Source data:
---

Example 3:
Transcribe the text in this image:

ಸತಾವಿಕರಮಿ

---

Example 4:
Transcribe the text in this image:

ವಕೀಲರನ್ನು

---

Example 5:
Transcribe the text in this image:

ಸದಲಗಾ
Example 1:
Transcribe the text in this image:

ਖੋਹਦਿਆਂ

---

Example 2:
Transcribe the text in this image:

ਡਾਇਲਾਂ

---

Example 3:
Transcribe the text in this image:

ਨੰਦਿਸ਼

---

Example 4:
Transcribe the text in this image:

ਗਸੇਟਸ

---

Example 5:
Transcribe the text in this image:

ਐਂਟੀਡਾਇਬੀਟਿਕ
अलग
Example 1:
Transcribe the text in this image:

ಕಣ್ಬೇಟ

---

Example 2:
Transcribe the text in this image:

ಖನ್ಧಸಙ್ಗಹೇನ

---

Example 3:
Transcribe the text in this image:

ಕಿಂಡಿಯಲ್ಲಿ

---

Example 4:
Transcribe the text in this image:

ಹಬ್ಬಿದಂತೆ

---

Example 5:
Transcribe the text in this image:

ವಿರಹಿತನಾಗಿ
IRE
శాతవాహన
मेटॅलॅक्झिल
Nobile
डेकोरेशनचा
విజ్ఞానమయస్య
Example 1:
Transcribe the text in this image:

WORK TO BE COMPLETED :: Reproduce all records exactly, without omissions.

EXERCISE RESULT ::
---

Example 3:
Transcribe the text in this image:

ಸತಾವಿಕರಮಿ

---

Example 4:
Transcribe the text in this image:

ವಕೀಲರನ್ನು

---

Example 5:
Transcribe the text in this image:

ಸದಲಗಾ
Example 1:
Transcribe the text in this image:

ਖੋਹਦਿਆਂ

---

Example 2:
Transcribe the text in this image:

ਡਾਇਲਾਂ

---

Example 3:
Transcribe the text in this image:

ਨੰਦਿਸ਼

---

Example 4:
Transcribe the text in this image:

ਗਸੇਟਸ

---

Example 5:
Transcribe the text in this image:

ਐਂਟੀਡਾਇਬੀਟਿਕ
अलग
Example 1:
Transcribe the text in this image:

ಕಣ್ಬೇಟ

---

Example 2:
Transcribe the text in this image:

ಖನ್ಧಸಙ್ಗಹೇನ

---

Example 3:
Transcribe the text in this image:

ಕಿಂಡಿಯಲ್ಲಿ

---

Example 4:
Transcribe the text in this image:

ಹಬ್ಬಿದಂತೆ

---

Example 5:
Transcribe the text in this image:

ವಿರಹಿತನಾಗಿ
IRE
శాతవాహన
मेटॅलॅक्झिल
Nobile
डेकोरेशनचा
విజ్ఞానమయస్య
Example 1:
Transcribe the text in this image:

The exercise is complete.